* [SUPPLIED INFORMATION]
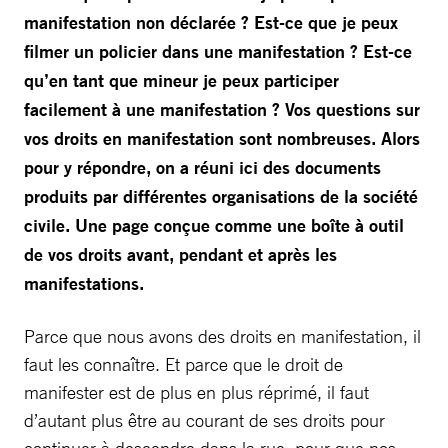
manifestation non déclarée ? Est-ce que je peux
filmer un policier dans une manifestation ? Est-ce
qu’en tant que mineur je peux participer
facilement à une manifestation ? Vos questions sur
vos droits en manifestation sont nombreuses. Alors
pour y répondre, on a réuni ici des documents
produits par différentes organisations de la société
civile. Une page conçue comme une boîte à outil
de vos droits avant, pendant et après les
manifestations.
Parce que nous avons des droits en manifestation, il
faut les connaître. Et parce que le droit de
manifester est de plus en plus réprimé, il faut
d’autant plus être au courant de ses droits pour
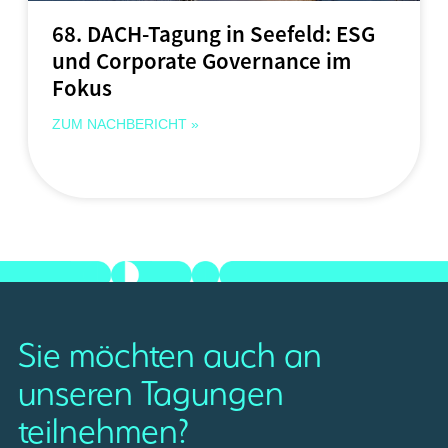
68. DACH-Tagung in Seefeld: ESG
und Corporate Governance im
Fokus
ZUM NACHBERICHT »
Sie möchten auch an
unseren Tagungen
teilnehmen?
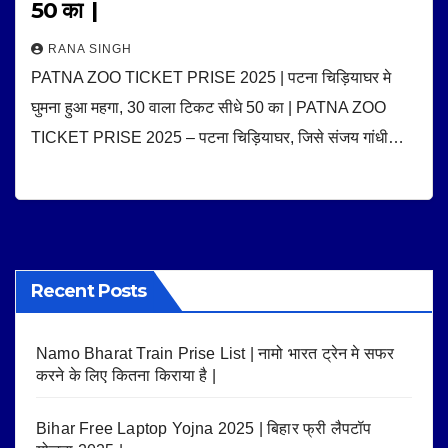
50 का |
RANA SINGH
PATNA ZOO TICKET PRISE 2025 | पटना चिड़ियाघर मे
घुमना हुआ महगा, 30 वाला टिकट सीधे 50 का | PATNA ZOO
TICKET PRISE 2025 – पटना चिड़ियाघर, जिसे संजय गांधी…
Recent Posts
Namo Bharat Train Prise List | नामो भारत ट्रेन मे सफर
करने के लिए कितना किराया है |
Bihar Free Laptop Yojna 2025 | बिहार फ्री लैपटॉप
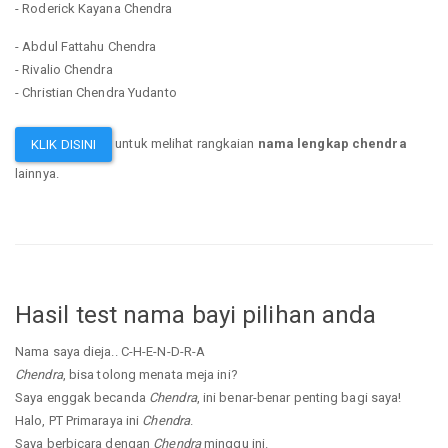
- Roderick Kayana Chendra
- Abdul Fattahu Chendra
- Rivalio Chendra
- Christian Chendra Yudanto
untuk melihat rangkaian
nama lengkap chendra
KLIK DISINI
lainnya.
Hasil test nama bayi pilihan anda
Nama saya dieja.. C-H-E-N-D-R-A
Chendra
, bisa tolong menata meja ini?
Saya enggak becanda
Chendra
, ini benar-benar penting bagi saya!
Halo, PT Primaraya ini
Chendra
.
Saya berbicara dengan
Chendra
minggu ini.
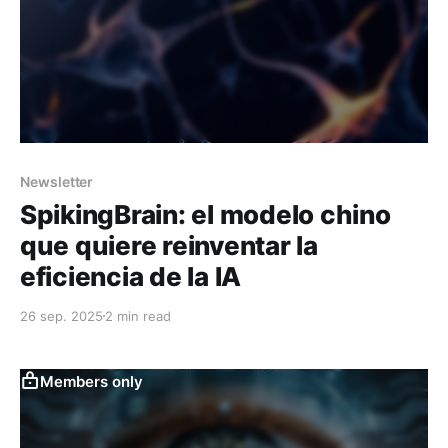
Newsletter
SpikingBrain: el modelo chino
que quiere reinventar la
eficiencia de la IA
26 sep. 2025
2 min read
Members only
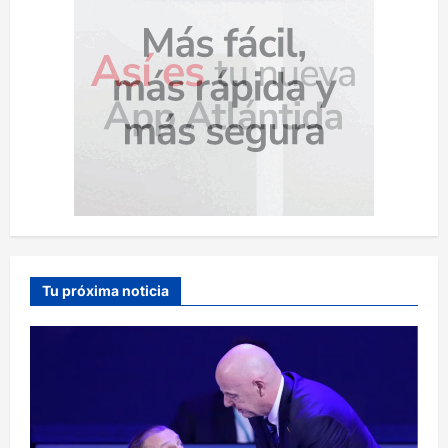
Tu próxima noticia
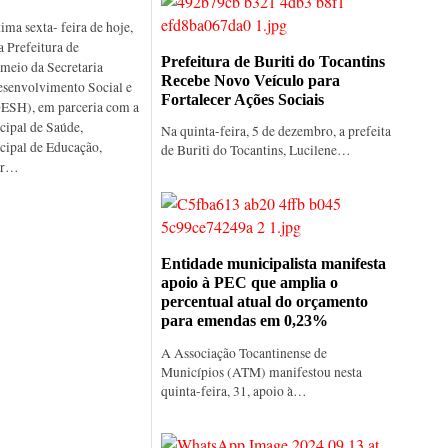
ma sexta- feira de hoje,
a Prefeitura de
Prefeitura de Buriti do Tocantins
 meio da Secretaria
Recebe Novo Veículo para
esenvolvimento Social e
Fortalecer Ações Sociais
ESH), em parceria com a
cipal de Saúde,
Na quinta-feira, 5 de dezembro, a prefeita
cipal de Educação,
de Buriti do Tocantins, Lucilene…
ar…
Entidade municipalista manifesta
apoio à PEC que amplia o
percentual atual do orçamento
para emendas em 0,23%
A Associação Tocantinense de
Municípios (ATM) manifestou nesta
quinta-feira, 31, apoio à…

* [ABOUT THIS EXERCISE]
In the listing above, find the line with "SpikingBrain: el modelo chino" and the line with "esenvolvimento Social e". Transcribe those two and everything between, exactly, leaving out pictures.

* [ANSWER SPACE]
SpikingBrain: el modelo chino
que quiere reinventar la
eficiencia de la IA
26 sep. 2025
2 min read
Members only
Tu próxima noticia
ma sexta- feira de hoje,
a Prefeitura de
Prefeitura de Buriti do Tocantins
 meio da Secretaria
Recebe Novo Veículo para
esenvolvimento Social e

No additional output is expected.